**Текст страницы:**
──────────────────────────────

Наряду с привлечением русских к разведывательнйо работе были заведены специальные досье на наиболее квалифицированных пленных. С течением времени в центре специалисты были избавлены от безрадостной и безжалостной жизни военнопленных.
Им предоставили возможность работать по своей специальности в качестве инженеров-электриков, химиков, металлургов и т.д. Постепенно удалось преодолеть их недоверие, они организовали дискуссионные кружки и исследовательские группы привыкли к выступлениям немецких экспертов. Благодаря такой психологической подготовке нам удалось наладить сотрудничество, с помощью которого мы не только смогли оценить научные достижения русских, но и содействовать росту нашей оборонной промышленности. В дополнение к "массовому найму" выдавались и специальные задания. Добровольцы на которых можно было положиться, получали гражданскую одежду. Их обеспечивали сносным жильем, обычно в принадлежащих разведке частных квартирах.

──────────────────────────────

**Задания:**
**1.** Объясните по тексту о работе с военнопленными, благодаря чему удалось наладить сотрудничество со специалистами.
**2.** Воспроизведите без изменений отрывок из текста о работе с военнопленными между словами «Им предоставили возможность» и «разведке частных квартирах.», включая их.

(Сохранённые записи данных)
──────────────────────────────

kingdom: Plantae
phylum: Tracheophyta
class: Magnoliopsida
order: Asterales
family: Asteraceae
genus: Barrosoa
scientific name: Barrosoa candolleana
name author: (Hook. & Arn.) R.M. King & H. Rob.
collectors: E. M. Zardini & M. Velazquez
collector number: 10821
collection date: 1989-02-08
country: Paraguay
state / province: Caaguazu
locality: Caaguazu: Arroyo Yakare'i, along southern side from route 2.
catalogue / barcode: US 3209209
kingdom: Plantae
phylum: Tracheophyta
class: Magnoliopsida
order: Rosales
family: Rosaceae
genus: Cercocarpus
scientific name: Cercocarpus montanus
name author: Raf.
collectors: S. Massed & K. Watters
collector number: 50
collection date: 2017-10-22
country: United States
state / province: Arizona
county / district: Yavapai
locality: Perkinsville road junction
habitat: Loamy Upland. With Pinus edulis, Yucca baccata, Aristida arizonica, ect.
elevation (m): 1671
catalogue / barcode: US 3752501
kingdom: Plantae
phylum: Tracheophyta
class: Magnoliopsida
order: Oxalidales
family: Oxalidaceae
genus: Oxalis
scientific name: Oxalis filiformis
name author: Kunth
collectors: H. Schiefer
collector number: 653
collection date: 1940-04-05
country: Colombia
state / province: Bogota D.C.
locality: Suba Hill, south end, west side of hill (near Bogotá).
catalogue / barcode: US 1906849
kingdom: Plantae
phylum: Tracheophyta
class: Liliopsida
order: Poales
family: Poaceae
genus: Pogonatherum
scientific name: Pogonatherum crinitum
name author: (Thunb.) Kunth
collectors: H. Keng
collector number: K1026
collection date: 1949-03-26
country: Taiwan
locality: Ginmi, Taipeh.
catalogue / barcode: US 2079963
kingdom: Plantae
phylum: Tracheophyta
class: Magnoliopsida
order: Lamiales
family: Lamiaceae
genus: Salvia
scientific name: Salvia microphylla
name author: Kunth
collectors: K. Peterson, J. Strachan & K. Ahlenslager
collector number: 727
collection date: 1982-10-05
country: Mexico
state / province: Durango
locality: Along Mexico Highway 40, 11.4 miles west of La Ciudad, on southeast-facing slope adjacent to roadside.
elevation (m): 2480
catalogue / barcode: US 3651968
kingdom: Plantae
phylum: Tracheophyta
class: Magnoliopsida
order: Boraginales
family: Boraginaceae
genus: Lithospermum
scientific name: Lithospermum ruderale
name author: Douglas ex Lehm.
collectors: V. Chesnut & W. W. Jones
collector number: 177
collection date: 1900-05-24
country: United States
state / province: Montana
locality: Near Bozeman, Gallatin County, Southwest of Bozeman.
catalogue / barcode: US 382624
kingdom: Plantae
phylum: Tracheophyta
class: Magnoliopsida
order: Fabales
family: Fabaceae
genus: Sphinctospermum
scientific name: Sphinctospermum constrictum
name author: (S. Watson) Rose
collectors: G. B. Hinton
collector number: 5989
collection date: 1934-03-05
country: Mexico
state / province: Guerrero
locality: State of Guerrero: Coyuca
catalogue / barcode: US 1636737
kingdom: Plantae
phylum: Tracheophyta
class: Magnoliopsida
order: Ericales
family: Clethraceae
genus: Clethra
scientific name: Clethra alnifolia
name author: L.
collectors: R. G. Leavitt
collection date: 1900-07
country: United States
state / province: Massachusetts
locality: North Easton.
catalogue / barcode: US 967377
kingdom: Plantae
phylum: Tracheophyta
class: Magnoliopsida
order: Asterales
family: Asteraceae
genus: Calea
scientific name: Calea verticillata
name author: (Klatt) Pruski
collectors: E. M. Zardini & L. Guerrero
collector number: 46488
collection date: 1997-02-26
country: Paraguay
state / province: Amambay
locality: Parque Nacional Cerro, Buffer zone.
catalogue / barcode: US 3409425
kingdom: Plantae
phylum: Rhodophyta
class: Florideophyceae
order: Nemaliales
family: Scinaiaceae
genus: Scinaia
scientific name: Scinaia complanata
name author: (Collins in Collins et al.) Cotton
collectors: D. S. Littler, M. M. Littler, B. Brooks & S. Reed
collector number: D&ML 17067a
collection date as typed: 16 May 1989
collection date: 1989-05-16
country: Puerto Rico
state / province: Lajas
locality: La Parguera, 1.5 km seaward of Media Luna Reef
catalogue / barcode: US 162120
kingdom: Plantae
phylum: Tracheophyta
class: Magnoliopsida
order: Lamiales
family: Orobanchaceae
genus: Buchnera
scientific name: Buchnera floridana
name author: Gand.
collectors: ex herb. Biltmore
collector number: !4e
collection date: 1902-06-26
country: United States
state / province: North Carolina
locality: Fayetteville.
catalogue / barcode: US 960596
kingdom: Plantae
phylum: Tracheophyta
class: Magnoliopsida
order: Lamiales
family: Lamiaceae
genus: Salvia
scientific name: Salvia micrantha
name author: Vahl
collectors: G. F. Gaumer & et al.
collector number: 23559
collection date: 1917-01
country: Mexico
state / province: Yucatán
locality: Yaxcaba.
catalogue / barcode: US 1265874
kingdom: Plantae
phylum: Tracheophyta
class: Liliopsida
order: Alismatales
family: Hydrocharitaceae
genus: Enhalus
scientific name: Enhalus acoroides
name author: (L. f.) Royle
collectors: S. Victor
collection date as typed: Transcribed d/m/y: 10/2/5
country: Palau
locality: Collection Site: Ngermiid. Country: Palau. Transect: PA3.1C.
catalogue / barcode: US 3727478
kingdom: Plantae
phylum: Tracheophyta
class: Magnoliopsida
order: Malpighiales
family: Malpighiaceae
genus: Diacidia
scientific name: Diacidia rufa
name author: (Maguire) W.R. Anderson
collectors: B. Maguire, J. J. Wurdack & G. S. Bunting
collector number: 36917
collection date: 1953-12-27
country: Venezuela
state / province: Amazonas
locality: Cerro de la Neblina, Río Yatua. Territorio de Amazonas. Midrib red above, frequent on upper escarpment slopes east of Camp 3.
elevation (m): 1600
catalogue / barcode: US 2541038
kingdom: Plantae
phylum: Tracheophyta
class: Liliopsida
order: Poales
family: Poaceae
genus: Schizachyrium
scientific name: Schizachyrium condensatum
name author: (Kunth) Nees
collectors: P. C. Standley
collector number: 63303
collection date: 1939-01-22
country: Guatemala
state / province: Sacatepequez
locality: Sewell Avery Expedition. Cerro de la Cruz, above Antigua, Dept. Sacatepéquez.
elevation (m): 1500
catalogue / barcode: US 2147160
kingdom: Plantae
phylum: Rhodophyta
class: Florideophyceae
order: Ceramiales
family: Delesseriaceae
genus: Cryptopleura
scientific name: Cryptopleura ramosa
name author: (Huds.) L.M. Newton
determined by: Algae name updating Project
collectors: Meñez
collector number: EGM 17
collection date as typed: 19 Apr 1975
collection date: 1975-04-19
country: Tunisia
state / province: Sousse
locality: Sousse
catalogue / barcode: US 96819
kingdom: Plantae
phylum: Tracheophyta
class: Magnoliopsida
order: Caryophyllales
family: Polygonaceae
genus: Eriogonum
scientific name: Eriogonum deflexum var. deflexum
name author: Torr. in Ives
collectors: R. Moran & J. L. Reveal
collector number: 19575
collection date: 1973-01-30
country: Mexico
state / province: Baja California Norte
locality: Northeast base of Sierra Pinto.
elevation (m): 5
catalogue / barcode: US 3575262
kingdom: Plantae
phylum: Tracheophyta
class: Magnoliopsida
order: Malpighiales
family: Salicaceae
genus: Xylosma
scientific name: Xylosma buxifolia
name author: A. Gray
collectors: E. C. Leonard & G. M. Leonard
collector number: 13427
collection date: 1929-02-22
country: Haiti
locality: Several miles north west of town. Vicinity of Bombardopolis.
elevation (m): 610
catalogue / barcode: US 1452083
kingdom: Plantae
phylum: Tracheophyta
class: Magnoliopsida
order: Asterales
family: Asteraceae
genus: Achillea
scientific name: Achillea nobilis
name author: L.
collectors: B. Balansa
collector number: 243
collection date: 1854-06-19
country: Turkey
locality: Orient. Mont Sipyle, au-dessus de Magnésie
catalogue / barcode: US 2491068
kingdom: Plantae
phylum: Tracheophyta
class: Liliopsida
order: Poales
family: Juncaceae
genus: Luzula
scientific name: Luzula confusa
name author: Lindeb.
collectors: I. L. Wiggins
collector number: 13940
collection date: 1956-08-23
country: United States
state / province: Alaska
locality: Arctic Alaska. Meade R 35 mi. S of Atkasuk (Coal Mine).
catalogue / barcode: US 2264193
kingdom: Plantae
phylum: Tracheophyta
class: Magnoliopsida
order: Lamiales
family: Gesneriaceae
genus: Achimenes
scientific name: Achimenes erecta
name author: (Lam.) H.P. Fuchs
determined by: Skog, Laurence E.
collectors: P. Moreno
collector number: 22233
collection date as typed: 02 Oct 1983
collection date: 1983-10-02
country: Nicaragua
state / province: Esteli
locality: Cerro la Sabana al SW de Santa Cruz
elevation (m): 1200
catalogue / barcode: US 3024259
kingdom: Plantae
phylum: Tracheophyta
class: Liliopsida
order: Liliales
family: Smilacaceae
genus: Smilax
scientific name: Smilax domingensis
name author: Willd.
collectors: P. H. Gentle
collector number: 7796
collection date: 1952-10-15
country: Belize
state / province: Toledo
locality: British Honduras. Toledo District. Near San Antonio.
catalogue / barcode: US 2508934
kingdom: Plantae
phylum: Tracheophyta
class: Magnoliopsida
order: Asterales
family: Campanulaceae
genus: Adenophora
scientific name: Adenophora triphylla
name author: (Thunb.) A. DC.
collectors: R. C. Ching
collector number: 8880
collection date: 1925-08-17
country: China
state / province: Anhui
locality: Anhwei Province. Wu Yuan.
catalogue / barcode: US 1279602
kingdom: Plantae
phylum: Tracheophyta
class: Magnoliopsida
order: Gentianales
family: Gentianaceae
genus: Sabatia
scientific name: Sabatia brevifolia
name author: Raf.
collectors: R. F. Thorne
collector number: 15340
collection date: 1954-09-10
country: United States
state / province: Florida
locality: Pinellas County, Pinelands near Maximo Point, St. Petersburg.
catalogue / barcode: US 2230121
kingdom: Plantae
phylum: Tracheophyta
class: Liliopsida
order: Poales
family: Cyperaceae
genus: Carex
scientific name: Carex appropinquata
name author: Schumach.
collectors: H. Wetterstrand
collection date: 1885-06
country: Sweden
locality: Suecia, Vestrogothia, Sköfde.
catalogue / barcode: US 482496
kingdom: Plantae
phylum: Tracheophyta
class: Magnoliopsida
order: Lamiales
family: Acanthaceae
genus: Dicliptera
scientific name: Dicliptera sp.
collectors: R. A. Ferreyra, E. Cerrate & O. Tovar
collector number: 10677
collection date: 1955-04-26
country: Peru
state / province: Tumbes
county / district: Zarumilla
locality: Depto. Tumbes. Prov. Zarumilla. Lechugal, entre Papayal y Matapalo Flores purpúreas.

──────────────────────────────

**Ответы к заданиям:**
**1.** Сотрудничество удалось наладить благодаря психологической подготовке. Специалистов избавили от безрадостной жизни военнопленных и дали им работать по специальности инженерами-электриками, химиками, металлургами. Постепенно их недоверие было преодолено: они организовали дискуссионные кружки и исследовательские группы и привыкли к выступлениям немецких экспертов.

**2.**
Им предоставили возможность работать по своей специальности в качестве инженеров-электриков, химиков, металлургов и т.д. Постепенно удалось преодолеть их недоверие, они организовали дискуссионные кружки и исследовательские группы привыкли к выступлениям немецких экспертов. Благодаря такой психологической подготовке нам удалось наладить сотрудничество, с помощью которого мы не только смогли оценить научные достижения русских, но и содействовать росту нашей оборонной промышленности. В дополнение к "массовому найму" выдавались и специальные задания. Добровольцы на которых можно было положиться, получали гражданскую одежду. Их обеспечивали сносным жильем, обычно в принадлежащих разведке частных квартирах.